Song #2: (A) Marvelous Light – Charlie Hall
This song continues that thought. Though we were once fatherless, strangers, and without hope God chose to show us kindness. In Jesus we have life. We are called out of the sin and darkness that surrounds us and urged to run to the freedom that is found in the light.
Song #3: (A) Your Name – Paul Baloche & Glenn Packiam
We are saved in the name of Jesus. In addition to celebrating that fact, this song also speaks of desire to be strengthened so that we can glorify Christ in our lives.
Song #4: (E) Be Thou My Vision – Dallán Forgaill, Eleanor Henrietta Hull, & Mary Elizabeth Byrne
The main set ends with a prayer to be granted vision and wisdom. In addition to these requests are reminders of the inheritance and treasure we have, as well as the joy that awaits us.
As I was singing this song this week I noticed something that prompted me to wonder.
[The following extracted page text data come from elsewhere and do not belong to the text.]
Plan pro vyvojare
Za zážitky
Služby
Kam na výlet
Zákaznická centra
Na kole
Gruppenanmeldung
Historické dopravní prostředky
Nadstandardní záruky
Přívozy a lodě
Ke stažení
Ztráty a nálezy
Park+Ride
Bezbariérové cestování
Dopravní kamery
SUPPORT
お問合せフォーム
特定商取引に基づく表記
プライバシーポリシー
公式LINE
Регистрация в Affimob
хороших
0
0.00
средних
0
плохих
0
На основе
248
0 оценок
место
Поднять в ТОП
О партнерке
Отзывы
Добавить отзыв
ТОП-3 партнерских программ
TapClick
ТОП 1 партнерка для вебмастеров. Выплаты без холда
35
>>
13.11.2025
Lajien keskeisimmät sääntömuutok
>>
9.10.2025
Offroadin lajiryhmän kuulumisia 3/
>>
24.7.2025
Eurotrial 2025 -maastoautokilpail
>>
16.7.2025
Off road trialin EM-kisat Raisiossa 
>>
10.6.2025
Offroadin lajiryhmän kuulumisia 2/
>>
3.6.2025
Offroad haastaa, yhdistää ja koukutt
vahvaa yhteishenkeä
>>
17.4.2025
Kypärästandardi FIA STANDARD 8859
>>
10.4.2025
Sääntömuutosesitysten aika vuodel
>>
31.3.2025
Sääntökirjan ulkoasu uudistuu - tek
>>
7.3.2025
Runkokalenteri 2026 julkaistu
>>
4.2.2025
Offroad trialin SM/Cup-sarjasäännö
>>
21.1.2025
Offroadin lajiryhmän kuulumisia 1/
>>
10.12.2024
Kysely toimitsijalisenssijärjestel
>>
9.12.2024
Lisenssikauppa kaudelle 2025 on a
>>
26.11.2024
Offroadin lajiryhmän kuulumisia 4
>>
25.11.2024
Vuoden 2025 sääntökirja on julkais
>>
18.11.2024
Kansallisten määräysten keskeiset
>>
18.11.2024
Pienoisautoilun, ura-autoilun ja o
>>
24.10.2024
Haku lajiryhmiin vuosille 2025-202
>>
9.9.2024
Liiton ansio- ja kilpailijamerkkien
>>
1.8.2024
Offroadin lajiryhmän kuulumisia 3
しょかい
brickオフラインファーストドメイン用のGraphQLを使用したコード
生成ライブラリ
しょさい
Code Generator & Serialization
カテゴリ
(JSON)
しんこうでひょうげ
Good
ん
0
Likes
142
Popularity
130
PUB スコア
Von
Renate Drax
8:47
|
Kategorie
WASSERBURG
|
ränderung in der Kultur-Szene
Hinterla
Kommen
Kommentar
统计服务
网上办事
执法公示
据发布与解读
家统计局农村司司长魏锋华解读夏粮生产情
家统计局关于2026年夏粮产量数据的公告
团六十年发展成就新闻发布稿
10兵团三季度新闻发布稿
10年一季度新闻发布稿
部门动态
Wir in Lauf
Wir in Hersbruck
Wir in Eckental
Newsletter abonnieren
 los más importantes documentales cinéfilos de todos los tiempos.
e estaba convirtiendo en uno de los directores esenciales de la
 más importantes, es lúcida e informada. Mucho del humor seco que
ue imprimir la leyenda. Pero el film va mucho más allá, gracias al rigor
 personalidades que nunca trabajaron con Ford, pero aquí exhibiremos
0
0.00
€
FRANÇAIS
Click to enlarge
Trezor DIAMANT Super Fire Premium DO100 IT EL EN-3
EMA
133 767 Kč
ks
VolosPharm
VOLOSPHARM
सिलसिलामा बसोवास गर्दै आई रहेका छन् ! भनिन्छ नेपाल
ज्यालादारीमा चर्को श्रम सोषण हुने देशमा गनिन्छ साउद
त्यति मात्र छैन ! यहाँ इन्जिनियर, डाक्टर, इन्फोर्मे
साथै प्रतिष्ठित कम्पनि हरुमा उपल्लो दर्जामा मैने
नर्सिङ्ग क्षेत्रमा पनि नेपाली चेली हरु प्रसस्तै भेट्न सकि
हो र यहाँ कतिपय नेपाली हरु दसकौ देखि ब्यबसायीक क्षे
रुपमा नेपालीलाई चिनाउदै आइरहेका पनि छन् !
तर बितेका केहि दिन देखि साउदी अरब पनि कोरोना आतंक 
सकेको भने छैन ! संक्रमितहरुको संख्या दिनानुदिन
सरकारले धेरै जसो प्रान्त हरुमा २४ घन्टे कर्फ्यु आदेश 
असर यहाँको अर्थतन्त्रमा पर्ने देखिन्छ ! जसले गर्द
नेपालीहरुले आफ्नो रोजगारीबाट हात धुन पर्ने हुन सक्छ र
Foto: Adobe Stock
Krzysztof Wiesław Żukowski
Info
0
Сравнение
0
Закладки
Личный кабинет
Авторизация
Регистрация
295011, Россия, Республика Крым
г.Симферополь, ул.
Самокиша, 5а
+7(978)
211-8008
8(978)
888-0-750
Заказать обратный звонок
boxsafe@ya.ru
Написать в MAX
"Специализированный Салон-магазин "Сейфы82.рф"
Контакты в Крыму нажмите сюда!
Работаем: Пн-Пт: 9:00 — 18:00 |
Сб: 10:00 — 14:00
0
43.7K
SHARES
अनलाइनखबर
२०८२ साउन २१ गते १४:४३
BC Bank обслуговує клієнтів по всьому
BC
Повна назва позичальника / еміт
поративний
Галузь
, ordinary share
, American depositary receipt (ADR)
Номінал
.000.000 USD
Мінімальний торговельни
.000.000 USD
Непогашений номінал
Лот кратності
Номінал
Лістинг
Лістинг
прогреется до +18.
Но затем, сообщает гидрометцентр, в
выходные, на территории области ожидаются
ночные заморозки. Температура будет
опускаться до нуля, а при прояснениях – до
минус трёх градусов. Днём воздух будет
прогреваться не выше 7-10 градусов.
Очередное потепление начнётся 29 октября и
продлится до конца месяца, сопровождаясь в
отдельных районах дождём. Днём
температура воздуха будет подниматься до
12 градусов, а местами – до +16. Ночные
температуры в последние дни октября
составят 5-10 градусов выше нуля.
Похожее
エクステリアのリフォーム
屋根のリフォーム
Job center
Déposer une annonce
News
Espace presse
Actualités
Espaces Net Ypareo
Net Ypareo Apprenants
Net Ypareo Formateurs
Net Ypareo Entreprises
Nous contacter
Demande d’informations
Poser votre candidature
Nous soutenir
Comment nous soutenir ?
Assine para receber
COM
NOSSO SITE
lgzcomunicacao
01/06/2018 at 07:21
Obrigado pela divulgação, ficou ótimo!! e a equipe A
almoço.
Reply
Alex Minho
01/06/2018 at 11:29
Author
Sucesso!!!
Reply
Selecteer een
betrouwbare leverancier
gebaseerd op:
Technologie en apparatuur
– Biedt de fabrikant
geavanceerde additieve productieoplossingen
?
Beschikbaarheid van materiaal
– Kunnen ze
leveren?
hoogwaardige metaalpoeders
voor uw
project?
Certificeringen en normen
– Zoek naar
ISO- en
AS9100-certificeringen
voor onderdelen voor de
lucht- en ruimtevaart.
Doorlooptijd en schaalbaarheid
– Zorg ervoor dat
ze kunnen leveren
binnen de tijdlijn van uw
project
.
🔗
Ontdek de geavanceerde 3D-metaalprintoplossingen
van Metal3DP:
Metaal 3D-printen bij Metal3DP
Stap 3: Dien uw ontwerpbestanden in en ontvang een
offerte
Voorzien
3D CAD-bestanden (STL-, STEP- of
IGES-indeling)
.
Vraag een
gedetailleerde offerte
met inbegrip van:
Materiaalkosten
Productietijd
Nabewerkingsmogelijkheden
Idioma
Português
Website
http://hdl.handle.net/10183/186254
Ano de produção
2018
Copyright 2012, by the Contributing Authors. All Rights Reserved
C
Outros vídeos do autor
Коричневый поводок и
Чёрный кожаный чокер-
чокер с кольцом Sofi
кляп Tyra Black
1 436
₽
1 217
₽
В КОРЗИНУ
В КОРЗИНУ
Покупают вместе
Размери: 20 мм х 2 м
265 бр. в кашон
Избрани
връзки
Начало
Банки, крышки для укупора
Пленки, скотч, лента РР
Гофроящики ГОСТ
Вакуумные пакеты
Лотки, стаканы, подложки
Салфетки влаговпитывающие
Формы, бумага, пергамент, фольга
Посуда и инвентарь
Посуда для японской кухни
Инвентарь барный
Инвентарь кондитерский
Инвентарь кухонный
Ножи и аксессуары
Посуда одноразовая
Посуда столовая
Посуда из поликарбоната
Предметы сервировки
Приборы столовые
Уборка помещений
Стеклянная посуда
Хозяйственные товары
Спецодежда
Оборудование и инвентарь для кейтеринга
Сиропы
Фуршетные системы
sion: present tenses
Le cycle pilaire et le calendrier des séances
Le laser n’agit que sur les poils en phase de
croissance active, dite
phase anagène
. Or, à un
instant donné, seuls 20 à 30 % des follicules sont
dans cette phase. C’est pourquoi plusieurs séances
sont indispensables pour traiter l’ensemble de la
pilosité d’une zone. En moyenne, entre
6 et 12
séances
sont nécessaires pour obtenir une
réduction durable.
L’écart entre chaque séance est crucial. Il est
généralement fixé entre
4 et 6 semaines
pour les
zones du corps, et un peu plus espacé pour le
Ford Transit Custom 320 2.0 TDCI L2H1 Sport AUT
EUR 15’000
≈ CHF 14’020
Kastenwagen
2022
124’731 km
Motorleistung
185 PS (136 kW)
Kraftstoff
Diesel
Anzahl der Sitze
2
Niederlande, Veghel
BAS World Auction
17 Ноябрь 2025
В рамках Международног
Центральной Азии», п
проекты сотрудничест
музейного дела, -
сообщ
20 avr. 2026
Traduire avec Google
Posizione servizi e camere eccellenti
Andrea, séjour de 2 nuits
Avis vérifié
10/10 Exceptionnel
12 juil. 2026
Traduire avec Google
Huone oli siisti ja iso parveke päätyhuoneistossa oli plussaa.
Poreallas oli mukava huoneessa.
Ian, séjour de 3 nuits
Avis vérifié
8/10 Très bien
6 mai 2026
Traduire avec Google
Verse two contains the line: “Thou my great Father, I Thy true son.” Many songs that are sung corporately contain the words men or man to refer to humans, yet calling oneself a son is a bit more difficult to apply corporately (at least I assume it might be a bit strange for women to sing this line). Seeing this reference to being a son prompted me to check the authorship of the song. My copy of music credited two women, Eleanor Hull and Mary Elizabeth Hyde as the authors (this is music from CCLI, which should be accurate). This made me very, very curious. Did two women write a hymn in which they refer to themselves as sons? So I sought the assistance of Google. And that’s how I discovered that the original lyrics of Be Thou My Vision are attributed to a first century Irish poet by the name of Dallan Forgaill, though it is not certain that he wrote the text. Mary Elizabeth Byrne translated the text to English in 1905; several years later Eleanor Hull used the poem to construct the verses we all recognize as the hymn. Mystery solved.
Two final thoughts before I move on:
1. Dallan Forgaill had a serious sight impairment. This makes the the song Be Thou My Vision a bit more interesting to me. While the lyrics are written in the context of needing vision to live with wisdom, it is interesting to think that Forgaill might have drawn inspiration from his own inability to physically see and made the connection to spiritual sight.
2. According to tradition Dallan Forgaill was killed by raiding pirates at an island monastery. That’s right, pirates.
Closing Song: (D) Jesus, I My Cross Have Taken – Henry Lyte & Bill Moore
My thought in selecting this song as the closing song is that it ties up the thoughts expressed in the main set. We have a loving God; we have a merciful Savior; we have been offered life; life is difficult; we need direction. The closing line of the song says “Hope shall change to glad fruition, faith to sight and prayer to praise.” That’s such a good line I plan to sing it twice.
I’m looking forward to practicing tomorrow and the service on Sunday.